(Records from a data source)

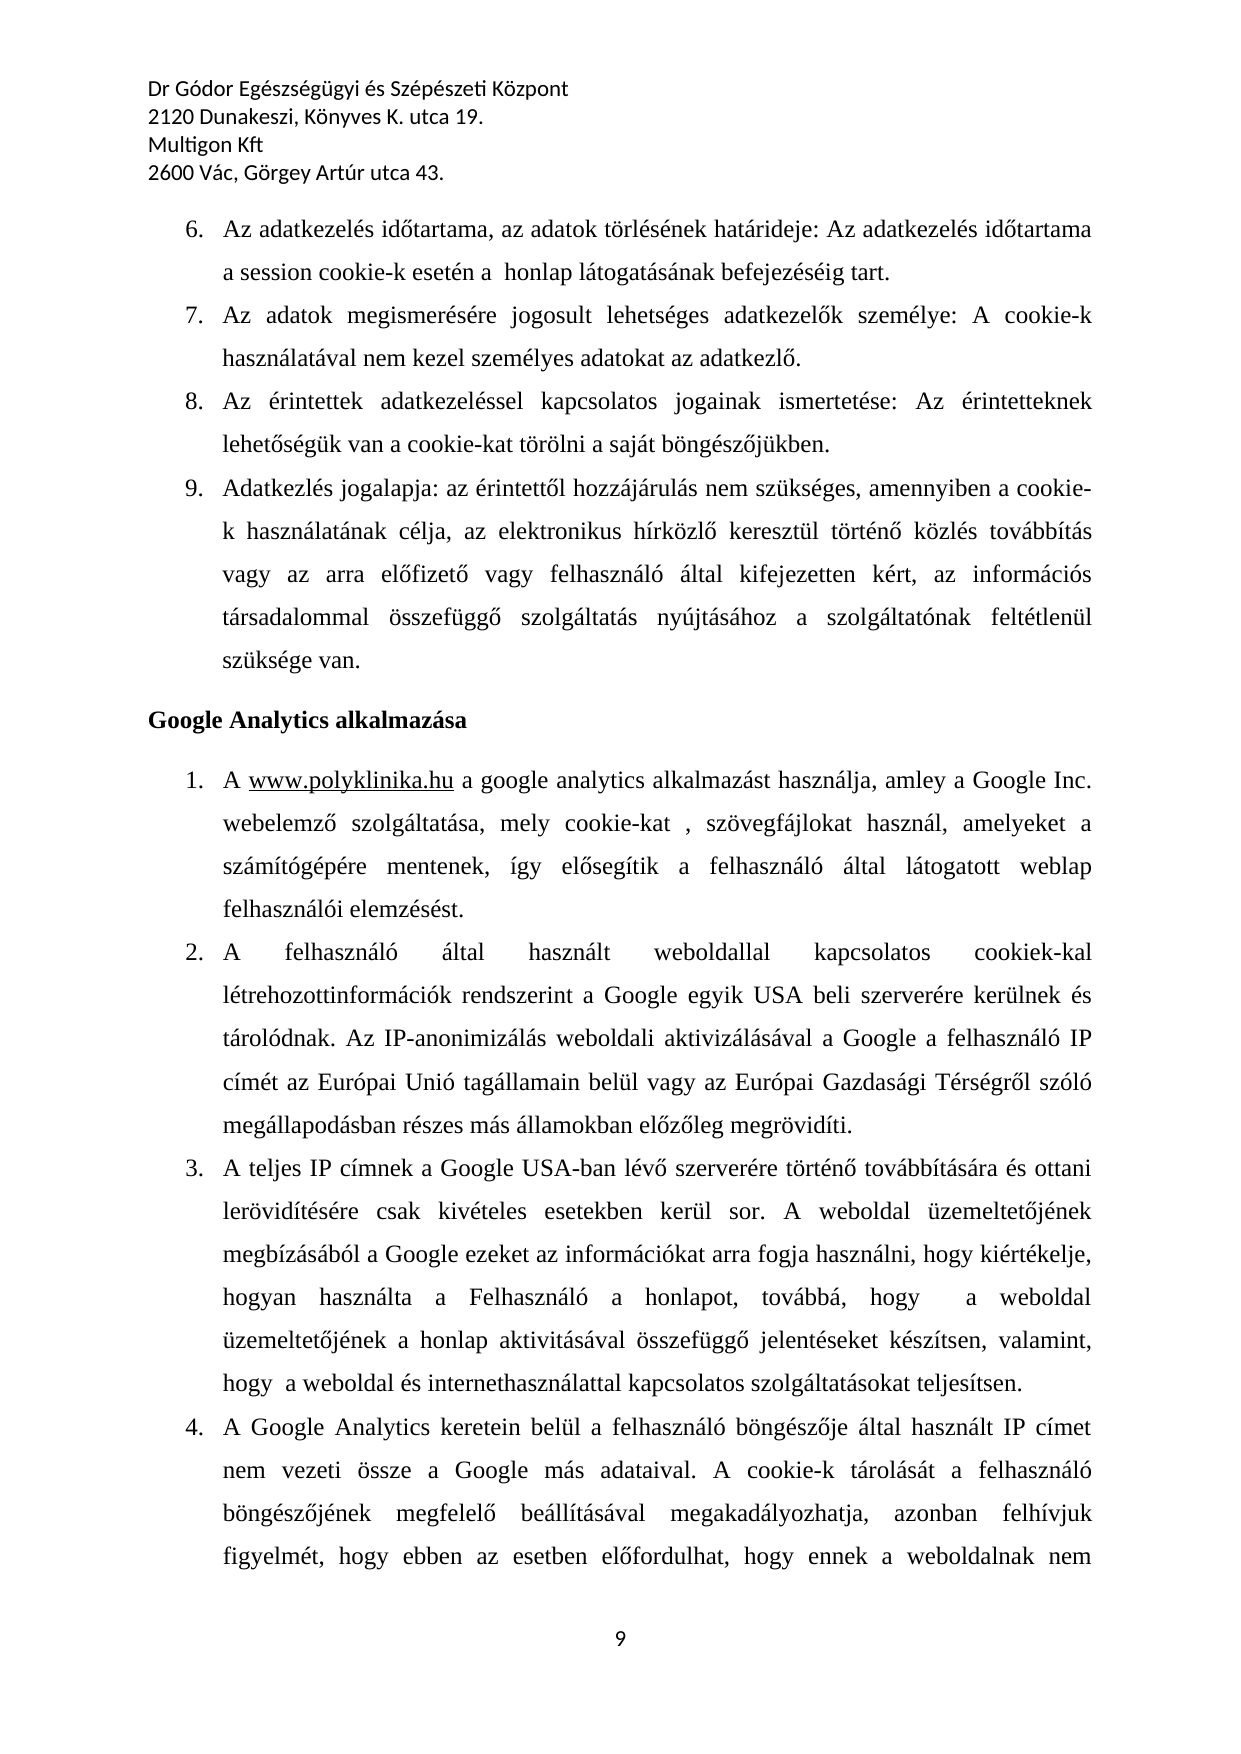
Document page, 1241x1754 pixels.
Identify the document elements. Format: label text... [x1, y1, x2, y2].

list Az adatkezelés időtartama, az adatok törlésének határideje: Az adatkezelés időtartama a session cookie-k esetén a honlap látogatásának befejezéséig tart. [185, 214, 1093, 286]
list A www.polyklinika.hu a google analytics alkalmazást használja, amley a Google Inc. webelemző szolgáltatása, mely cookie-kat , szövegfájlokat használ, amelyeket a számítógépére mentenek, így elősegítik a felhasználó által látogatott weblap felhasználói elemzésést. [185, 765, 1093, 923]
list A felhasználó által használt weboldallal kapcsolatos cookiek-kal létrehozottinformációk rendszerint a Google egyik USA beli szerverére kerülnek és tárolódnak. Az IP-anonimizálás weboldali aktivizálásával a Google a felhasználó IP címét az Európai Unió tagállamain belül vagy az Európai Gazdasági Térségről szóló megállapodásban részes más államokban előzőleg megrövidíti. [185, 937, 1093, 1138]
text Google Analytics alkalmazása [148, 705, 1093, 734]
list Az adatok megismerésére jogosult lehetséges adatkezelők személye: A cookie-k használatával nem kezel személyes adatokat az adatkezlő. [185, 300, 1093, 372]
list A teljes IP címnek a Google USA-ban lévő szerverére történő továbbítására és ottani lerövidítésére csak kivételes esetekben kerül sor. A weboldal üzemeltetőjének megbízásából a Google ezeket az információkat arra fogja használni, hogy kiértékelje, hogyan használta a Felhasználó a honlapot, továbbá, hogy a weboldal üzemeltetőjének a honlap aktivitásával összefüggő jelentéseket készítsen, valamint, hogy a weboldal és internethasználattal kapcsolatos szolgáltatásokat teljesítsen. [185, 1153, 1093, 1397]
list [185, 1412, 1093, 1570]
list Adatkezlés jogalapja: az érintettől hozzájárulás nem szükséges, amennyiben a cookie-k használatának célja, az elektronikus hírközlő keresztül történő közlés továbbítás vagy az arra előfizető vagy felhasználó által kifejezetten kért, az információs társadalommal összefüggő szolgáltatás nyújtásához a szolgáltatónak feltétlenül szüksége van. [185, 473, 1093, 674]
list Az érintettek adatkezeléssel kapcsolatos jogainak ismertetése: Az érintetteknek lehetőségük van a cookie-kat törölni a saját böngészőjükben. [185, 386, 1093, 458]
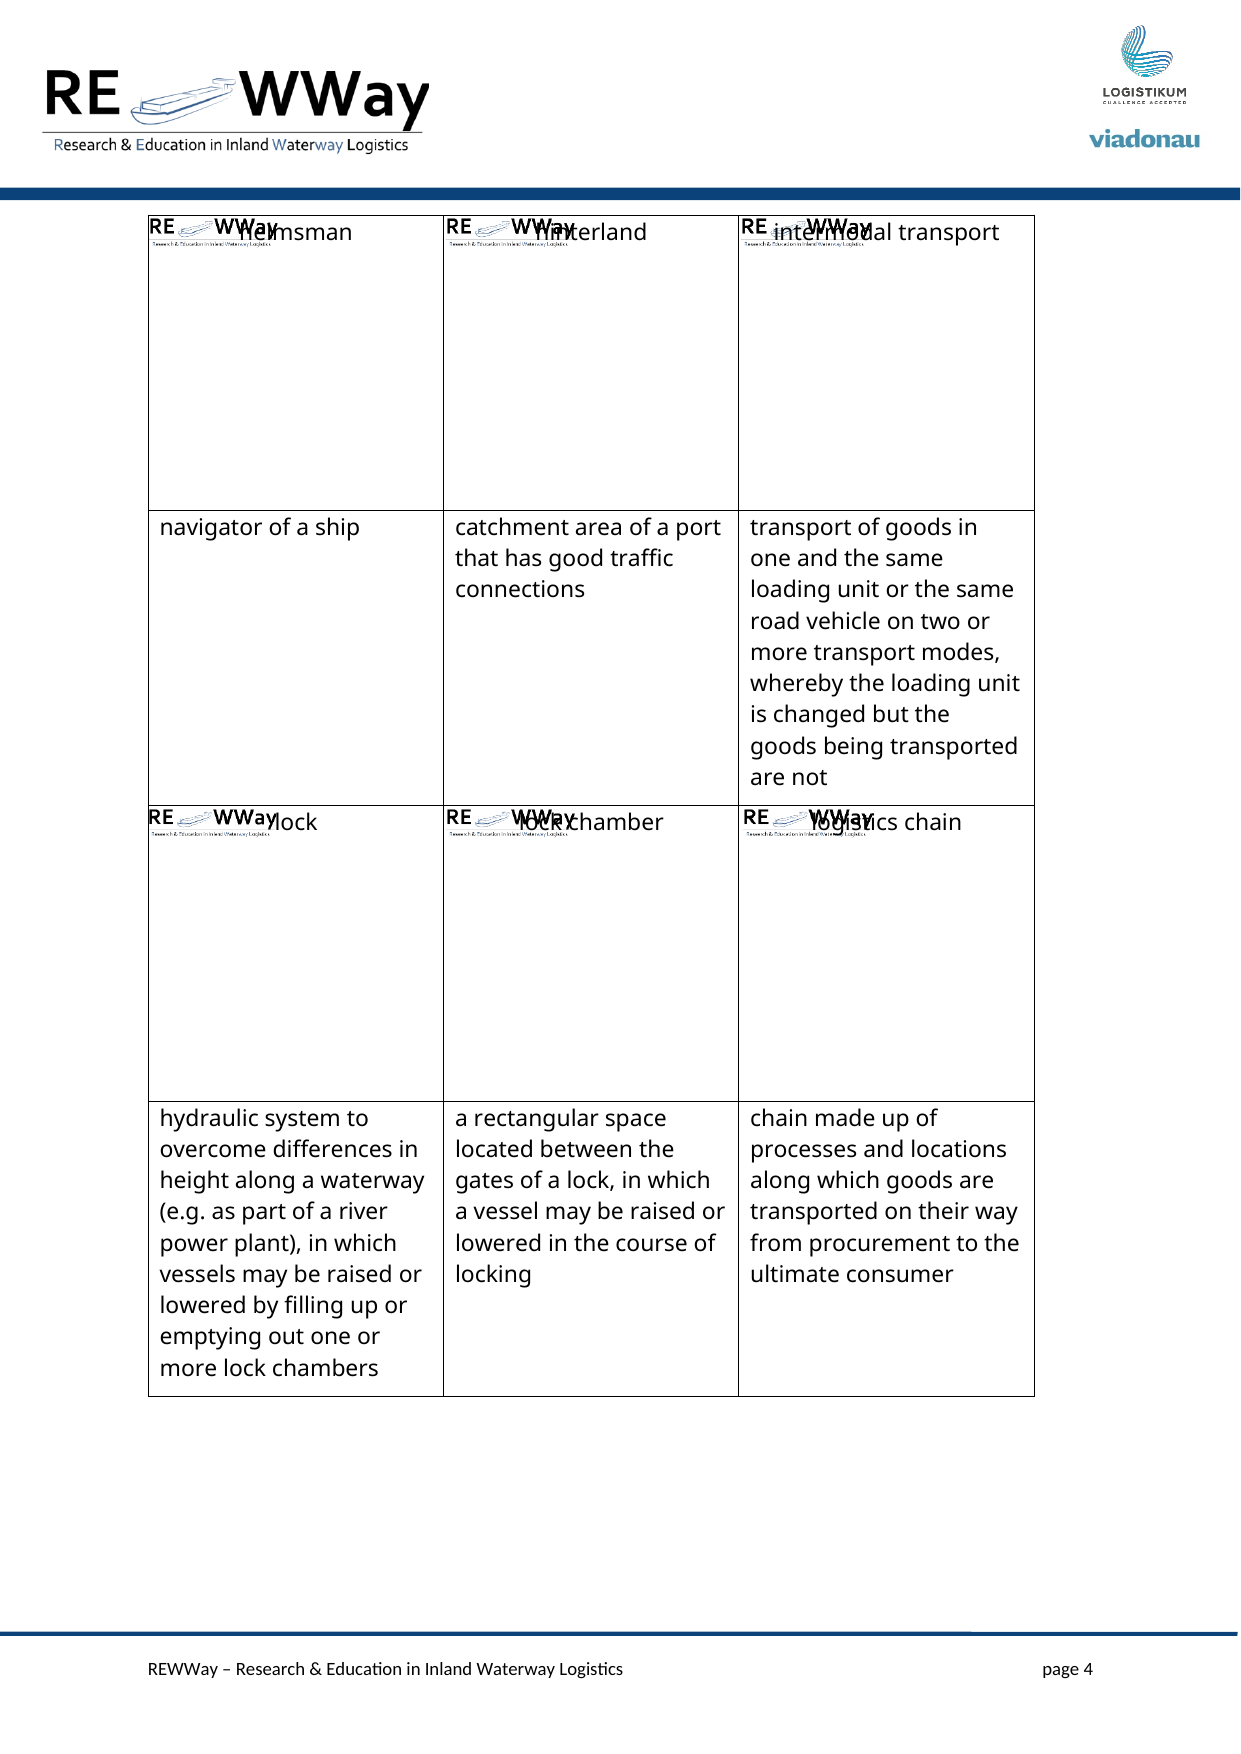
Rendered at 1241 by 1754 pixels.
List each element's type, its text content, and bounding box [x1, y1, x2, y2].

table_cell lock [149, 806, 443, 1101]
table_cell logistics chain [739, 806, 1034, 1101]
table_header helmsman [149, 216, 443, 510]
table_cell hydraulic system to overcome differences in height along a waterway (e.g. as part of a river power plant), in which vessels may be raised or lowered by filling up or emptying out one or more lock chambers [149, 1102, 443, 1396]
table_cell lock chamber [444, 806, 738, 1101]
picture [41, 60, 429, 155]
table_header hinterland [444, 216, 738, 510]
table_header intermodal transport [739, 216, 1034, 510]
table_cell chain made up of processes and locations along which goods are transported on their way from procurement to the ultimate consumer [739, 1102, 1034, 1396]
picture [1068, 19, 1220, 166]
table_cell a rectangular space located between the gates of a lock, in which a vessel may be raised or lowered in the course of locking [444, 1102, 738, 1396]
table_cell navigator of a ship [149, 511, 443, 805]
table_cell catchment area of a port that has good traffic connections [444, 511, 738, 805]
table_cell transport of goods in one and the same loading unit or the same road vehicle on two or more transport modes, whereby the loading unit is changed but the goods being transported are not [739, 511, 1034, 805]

→ Exercise: Print every line of the data exactly. Pictures do not belong in the copy.

→ Your response:
Document page, 1241x1754 pixels.
Identify the document elements. Format: label text... [x1, y1, x2, y2].

list Az adatkezelés időtartama, az adatok törlésének határideje: Az adatkezelés időtartama a session cookie-k esetén a honlap látogatásának befejezéséig tart. [185, 214, 1093, 286]
list A www.polyklinika.hu a google analytics alkalmazást használja, amley a Google Inc. webelemző szolgáltatása, mely cookie-kat , szövegfájlokat használ, amelyeket a számítógépére mentenek, így elősegítik a felhasználó által látogatott weblap felhasználói elemzésést. [185, 765, 1093, 923]
list A felhasználó által használt weboldallal kapcsolatos cookiek-kal létrehozottinformációk rendszerint a Google egyik USA beli szerverére kerülnek és tárolódnak. Az IP-anonimizálás weboldali aktivizálásával a Google a felhasználó IP címét az Európai Unió tagállamain belül vagy az Európai Gazdasági Térségről szóló megállapodásban részes más államokban előzőleg megrövidíti. [185, 937, 1093, 1138]
text Google Analytics alkalmazása [148, 705, 1093, 734]
list Az adatok megismerésére jogosult lehetséges adatkezelők személye: A cookie-k használatával nem kezel személyes adatokat az adatkezlő. [185, 300, 1093, 372]
list A teljes IP címnek a Google USA-ban lévő szerverére történő továbbítására és ottani lerövidítésére csak kivételes esetekben kerül sor. A weboldal üzemeltetőjének megbízásából a Google ezeket az információkat arra fogja használni, hogy kiértékelje, hogyan használta a Felhasználó a honlapot, továbbá, hogy a weboldal üzemeltetőjének a honlap aktivitásával összefüggő jelentéseket készítsen, valamint, hogy a weboldal és internethasználattal kapcsolatos szolgáltatásokat teljesítsen. [185, 1153, 1093, 1397]
list [185, 1412, 1093, 1570]
list Adatkezlés jogalapja: az érintettől hozzájárulás nem szükséges, amennyiben a cookie-k használatának célja, az elektronikus hírközlő keresztül történő közlés továbbítás vagy az arra előfizető vagy felhasználó által kifejezetten kért, az információs társadalommal összefüggő szolgáltatás nyújtásához a szolgáltatónak feltétlenül szüksége van. [185, 473, 1093, 674]
list Az érintettek adatkezeléssel kapcsolatos jogainak ismertetése: Az érintetteknek lehetőségük van a cookie-kat törölni a saját böngészőjükben. [185, 386, 1093, 458]
Rendered at 1241 by 1754 pixels.
List each element's type, its text content, and bounding box [x1, y1, x2, y2].

table_cell lock [149, 806, 443, 1101]
table_cell logistics chain [739, 806, 1034, 1101]
table_header helmsman [149, 216, 443, 510]
table_cell hydraulic system to overcome differences in height along a waterway (e.g. as part of a river power plant), in which vessels may be raised or lowered by filling up or emptying out one or more lock chambers [149, 1102, 443, 1396]
table_cell lock chamber [444, 806, 738, 1101]
picture [41, 60, 429, 155]
table_header hinterland [444, 216, 738, 510]
table_header intermodal transport [739, 216, 1034, 510]
table_cell chain made up of processes and locations along which goods are transported on their way from procurement to the ultimate consumer [739, 1102, 1034, 1396]
picture [1068, 19, 1220, 166]
table_cell a rectangular space located between the gates of a lock, in which a vessel may be raised or lowered in the course of locking [444, 1102, 738, 1396]
table_cell navigator of a ship [149, 511, 443, 805]
table_cell catchment area of a port that has good traffic connections [444, 511, 738, 805]
table_cell transport of goods in one and the same loading unit or the same road vehicle on two or more transport modes, whereby the loading unit is changed but the goods being transported are not [739, 511, 1034, 805]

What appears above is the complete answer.